Salomon 18/05/2016 13:28

??? Je suis étonné... car cela existe déjà . :)

Salomon 23/05/2016 19:01

He bien ça se confirme.... tu n'es pas bien informé... je vais t'aider... c'est dans ta liste....cherche et tu trouveras :)

La Maçonne 22/05/2016 11:35

Comme cela n'existe ni au GODF, ni à la GLDF, ni à la GLFF, ni au DH et dans la plupart des obédiences adogmatiques, on peux considérer que tes commentaires n'ont aucune crédibilité.
Donc, si tu as une obédience à nous proposer en dehors de cette liste, je t'encourage à répondre avec la rigueur d'un franc-maçon et non pas comme un troll.

Salomon 22/05/2016 10:46

Tu ne le sais pas ? ... je te pensais mieux informée :)

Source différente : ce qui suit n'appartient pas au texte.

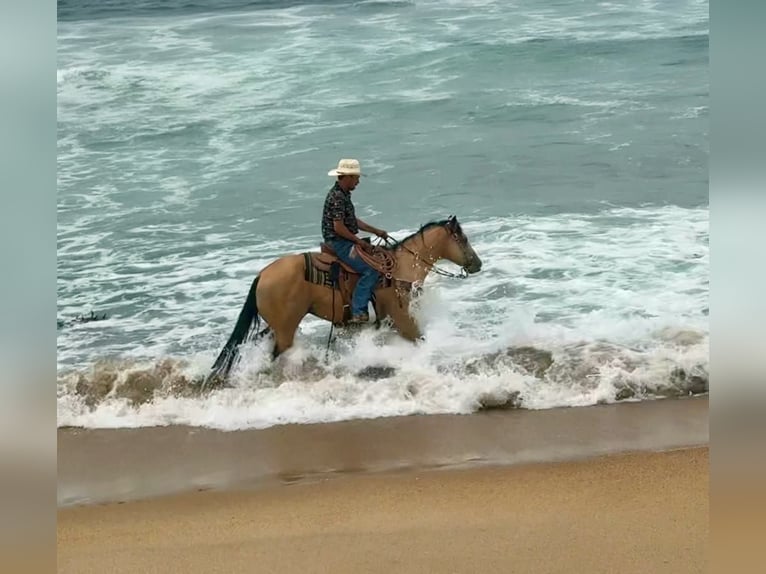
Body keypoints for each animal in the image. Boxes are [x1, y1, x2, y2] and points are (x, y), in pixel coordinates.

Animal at [205, 215, 482, 383]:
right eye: (463, 238)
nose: (477, 264)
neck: (400, 269)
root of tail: (262, 275)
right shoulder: (403, 320)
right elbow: (421, 340)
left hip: (274, 326)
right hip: (285, 330)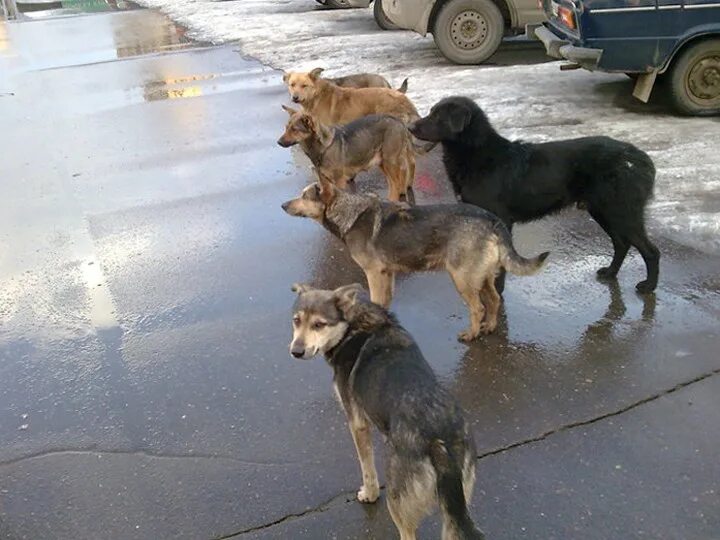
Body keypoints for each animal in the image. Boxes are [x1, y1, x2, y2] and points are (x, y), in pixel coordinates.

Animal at [278, 107, 420, 202]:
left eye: (294, 130)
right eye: (286, 128)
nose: (278, 142)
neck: (322, 148)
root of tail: (399, 121)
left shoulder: (340, 182)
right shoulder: (325, 183)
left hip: (390, 162)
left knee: (397, 184)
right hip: (383, 163)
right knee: (395, 184)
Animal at [282, 181, 544, 342]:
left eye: (304, 196)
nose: (283, 205)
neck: (349, 214)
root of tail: (492, 220)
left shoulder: (374, 273)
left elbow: (376, 299)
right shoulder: (386, 274)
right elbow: (383, 302)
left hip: (462, 278)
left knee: (478, 307)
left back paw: (472, 334)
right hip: (483, 276)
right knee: (494, 299)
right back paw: (489, 327)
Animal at [286, 284, 484, 536]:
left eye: (319, 324)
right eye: (296, 320)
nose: (296, 351)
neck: (352, 326)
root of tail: (439, 442)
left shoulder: (357, 423)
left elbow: (367, 467)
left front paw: (369, 495)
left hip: (399, 502)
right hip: (456, 509)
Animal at [408, 95, 660, 294]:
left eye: (438, 117)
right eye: (431, 111)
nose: (410, 127)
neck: (478, 154)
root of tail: (641, 158)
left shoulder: (501, 220)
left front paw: (497, 291)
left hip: (622, 213)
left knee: (650, 251)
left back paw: (649, 286)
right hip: (603, 211)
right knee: (621, 244)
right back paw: (610, 273)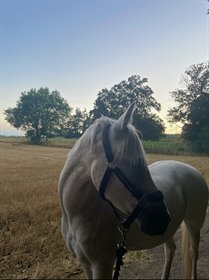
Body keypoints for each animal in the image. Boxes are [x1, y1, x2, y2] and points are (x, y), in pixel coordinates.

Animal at [58, 104, 209, 278]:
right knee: (170, 250)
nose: (162, 218)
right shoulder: (85, 263)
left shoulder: (102, 264)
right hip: (168, 231)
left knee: (193, 253)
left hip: (194, 223)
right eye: (136, 163)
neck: (77, 214)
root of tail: (194, 171)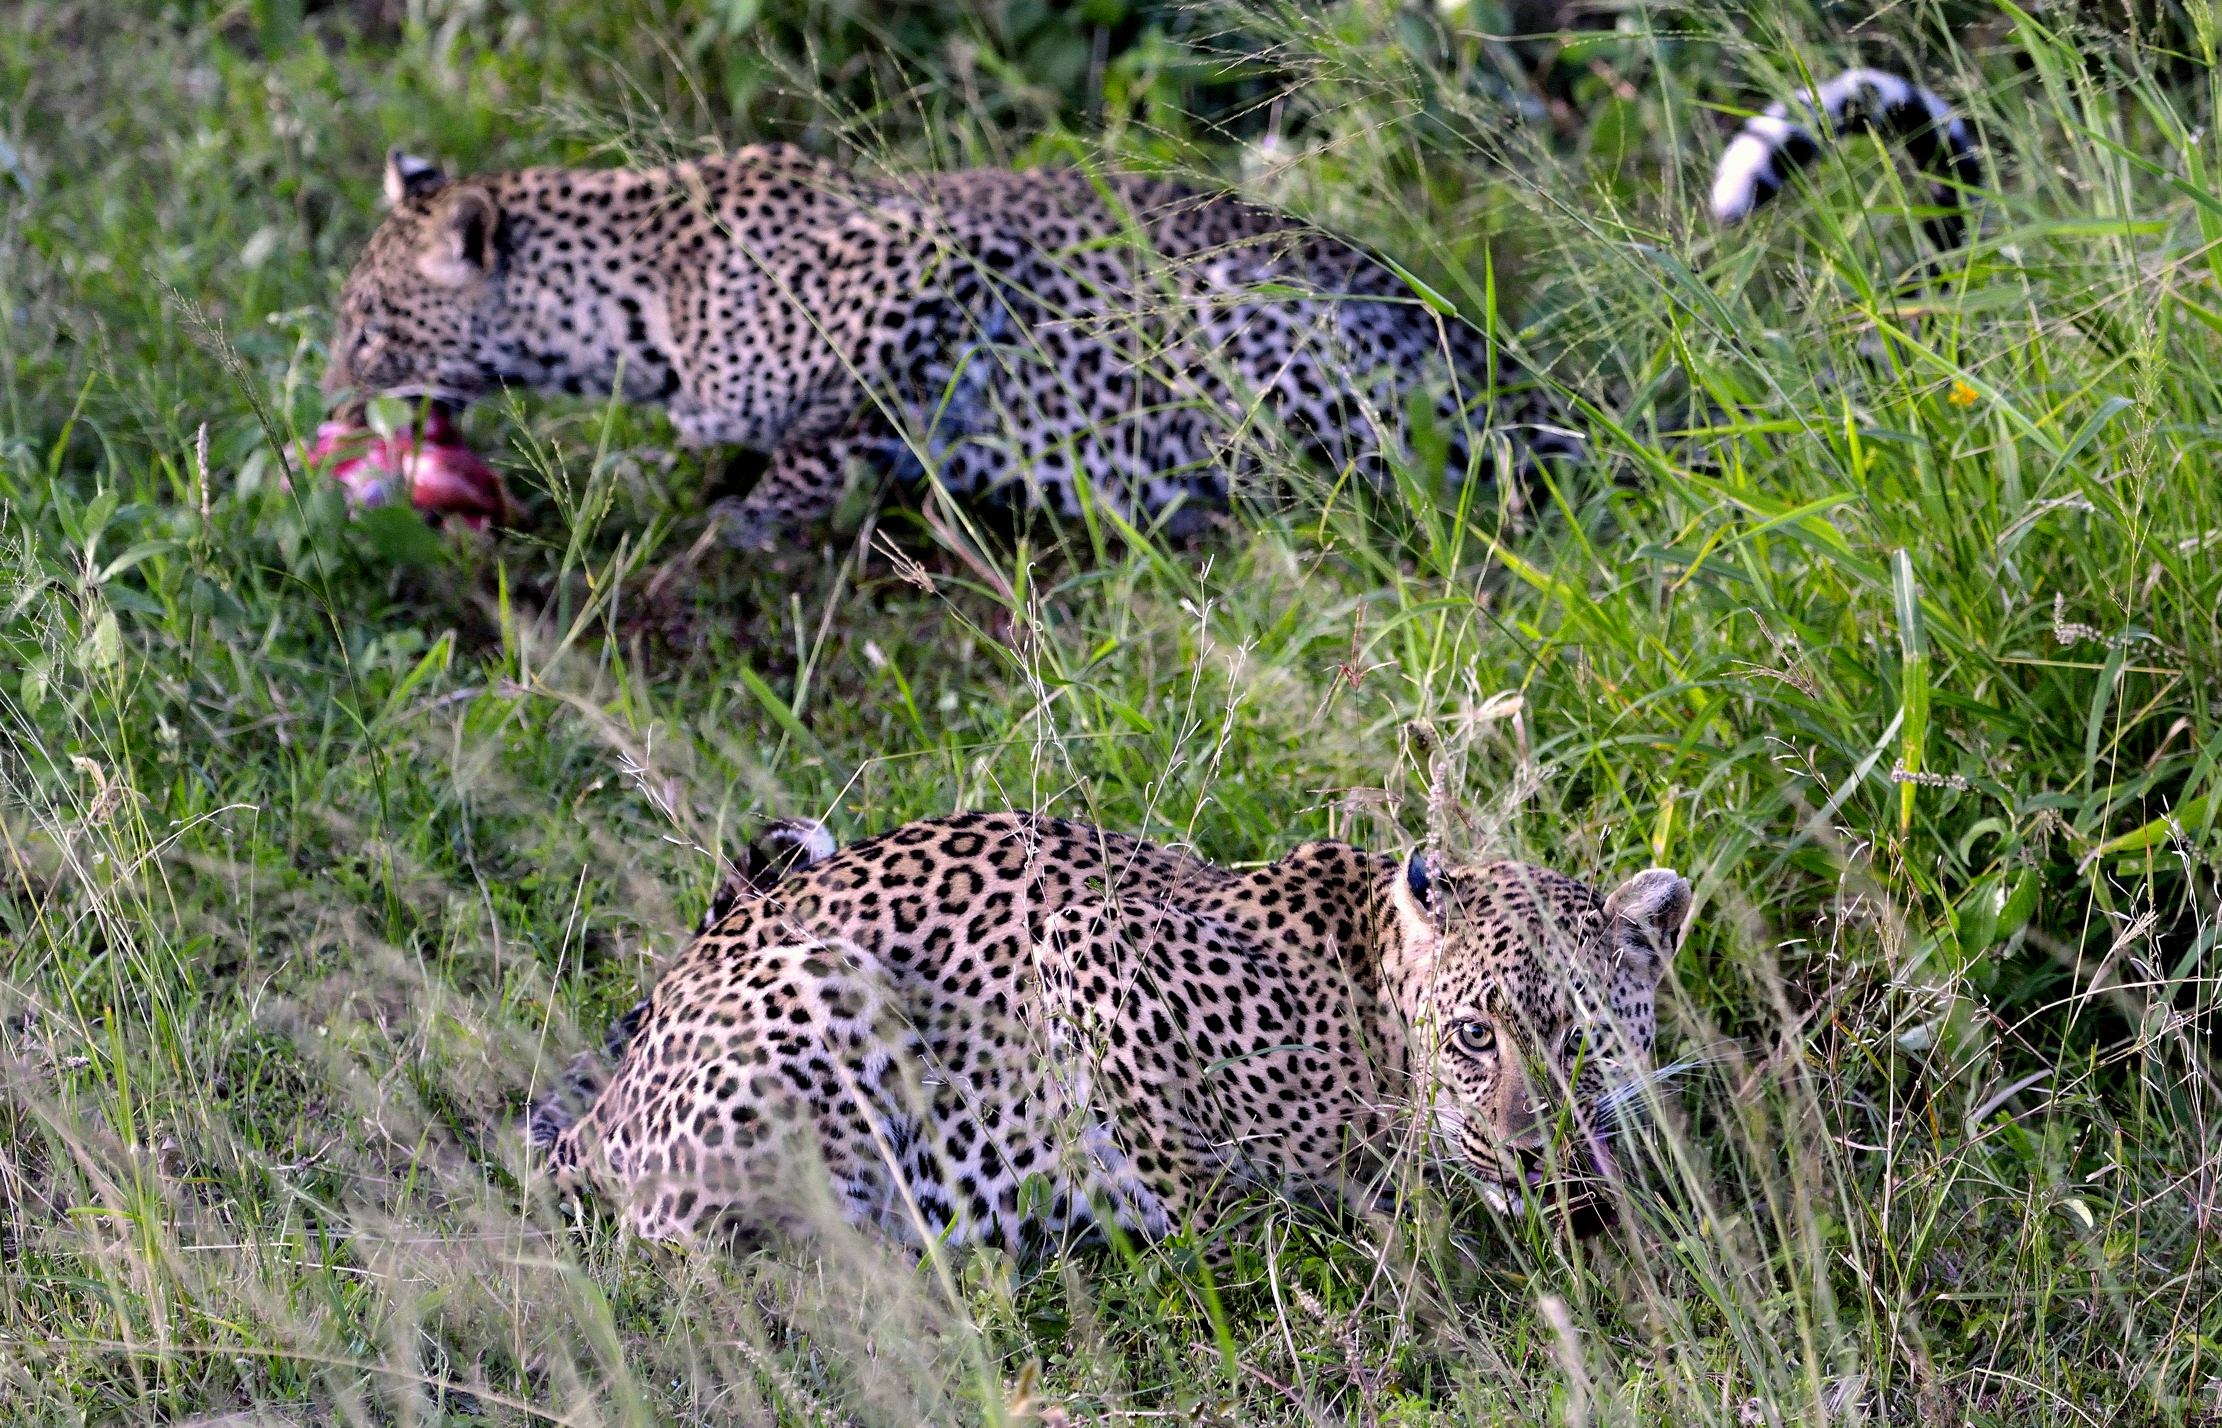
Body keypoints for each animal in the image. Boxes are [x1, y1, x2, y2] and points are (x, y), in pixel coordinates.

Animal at [324, 67, 1973, 544]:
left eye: (360, 326)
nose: (330, 404)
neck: (635, 300)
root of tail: (1527, 385)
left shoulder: (924, 274)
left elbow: (836, 429)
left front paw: (762, 512)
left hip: (1266, 337)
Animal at [536, 810, 1693, 1252]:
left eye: (1584, 1036)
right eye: (1472, 1037)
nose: (1531, 1150)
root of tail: (599, 1114)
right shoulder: (1087, 941)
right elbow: (1196, 1179)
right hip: (818, 988)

La Maçonne 18/05/2016 17:25

Oui. Dans quelle obédience ?

La Maçonne 14/05/2016 00:13

Les commentaires de Pimprenelle sont supprimes.
Ce n'est qu'une des multiples identites de Joaben.

Condorcet 13/05/2016 14:26

C'est assez bien vu tout cela.
Les exécutifs devraient s'occuper de l'administratif, respecter les lois de notre pays ce qu'ils ne font pas toujours notamment comme avec certaines attitudes concernant les femmes, même le Pape est maintenant plus ouvert que certains d'entre eux si j'en juge par la lecture de la presse ce matin.
Par ailleurs, le C.F. de la GLDF, si je prends cette obédience à titre d'exemple, devrait s'occuper des affaires essentielles, et ne pas entamer des procès ridicules à l'encontre de FF:. qui osent contester certaines dérives de l'institution.
Par ailleurs le conseil de surveillance devrait veiller à la séparation stricte entre l'obédience GLDF comme lors de sa création, et le SCDF.
Mais tous ceux qui pratiquent la maçonnerie comme une religion de substitution ne peuvent s'y résoudre et ne peuvent s'y faire, on les sort par la porte comme en 1894, ils reviennent par la fenêtre comme dans les années 1950. Ils sont tellement convaincus de détenir la vérité alors que nous savons qu'elle n'existe pas, qu'il faut qu'ils agissent à l'encontre de la liberté en général et de la liberté de conscience en particulier.
Les derniers articles de la Maçonne sont très intéressants et j'espère qu'ils vont provoquer un vaste débat. Il en va de la survie de la maçonnerie.